Helena Plachcinski says she's felt a lot of tension in the air since then.

Plachcinski is Polish and when her dad, a Holocaust survivor, brought his family over to Canada he made a point of saying there was no war, just peace here, she says.

"I know what it means to be a Jew in an unfriendly society," said Plachcinski, adding that she's happy about the extra security measures. 

"I will go because it's my duty to show that I'm not afraid," she said.

Hate crimes spiked over last year

Since Oct. 7, 2023, the Service de police de la Ville de Montréal (SPVM) has recorded 288 hate crimes and incidents against Jewish and Arab-Muslim communities with 213 targeted at the former and 75 at the latter. These include crimes against a person, like assault, and crimes against property.

Szlak suspects the numbers are higher due to under-reporting by the community.

Over the last year, Jewish institutions in Montreal have been defaced, shot at and been on the receiving end of Molotov cocktails. More recently, several were the target of a mass email bomb threat.

"We've seen the entire gambit during the last 11 almost 12 months and we always fear that we haven't seen the worst of it," said Szlak.

He worries that Iran's missile attack against Israel earlier this week will provoke a reaction on the streets of Montreal as was the case last October.

At that time, pro-Palestinian protesters took to the streets of Montreal in a show of support for the territory that had found itself embroiled in a conflict with one the strongest military forces in the Middle East. 

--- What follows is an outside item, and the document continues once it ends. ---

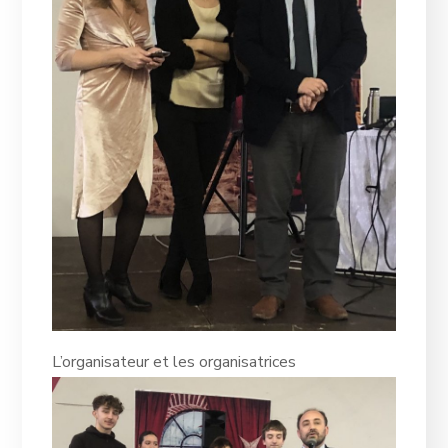
L’organisateur et les organisatrices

Similar protests have taken place over the year, notably at McGill University where an encampment occupied part of the downtown campus for a little over two months. The university said it investigated reports of antisemitic rhetoric being used at some of these protests.

Millions spent on bolstering security

The Federation CJA's security budget has been rising every year since 2018, when the massacre at the Tree of Life synagogue in Pittsburgh happened.

That year, the federation spent $354,000 on security measures. Szlak says it spent $1.4 million last year and he expects that number to top $2.1 million next year.

In October 2023, the CJA spent $200,000 on security over just two weekends. He says other Jewish institutions like schools have also been supplementing those funds with their own. 

"We're in a new reality," he said. "I don't believe we're going back to Oct. 6."

At the Shaar Hashomayim congregation in Westmount, 10 per cent of its operating budget goes toward security, according to Rabbi Adam Scheier.

Two men have their backs to the camera. They look at a hole in a door.
Two men look at a bullet hole in the door of the Yeshiva Ketana school in Montreal on May 30. (Ryan Remiorz/The Canadian Press)

"It's a tragedy that in Canada in 2024 we're required to even have one security guard or even one security camera but these are the realities of our time and we're going to respond to those realities," he said.

In late September, the Outremont MP Rachel Bendayan announced an investment of over $3.8 million toward a federal program covering security-related costs incurred by religious and community organizations at risk of hate crimes.

The announcement was made on behalf of Public Safety Minister Dominic Leblanc after three Jewish schools in her riding were shot at since November 2023. 

Hate crimes targeting the Jewish community have also seen a rise in Toronto and police there are increasing patrols during the holiday period.

Ezra Shanken, the CEO of the Jewish Federation of Greater Vancouver, says the extra funding and flexibility of the program, now called the Canada Community Security Program, comes as a relief. His federation has spent close to $100,000 securing institutions.

"I mean it's really, really, really tough," he said. "I don't even know where we'd be if we didn't have the kind of co-operation we have with law enforcement today."

Szlak says the program has been helpful but that more operational support is needed on an annual basis. 

The CJA is hoping to raise $30 million over the next 10 years toward security, he says.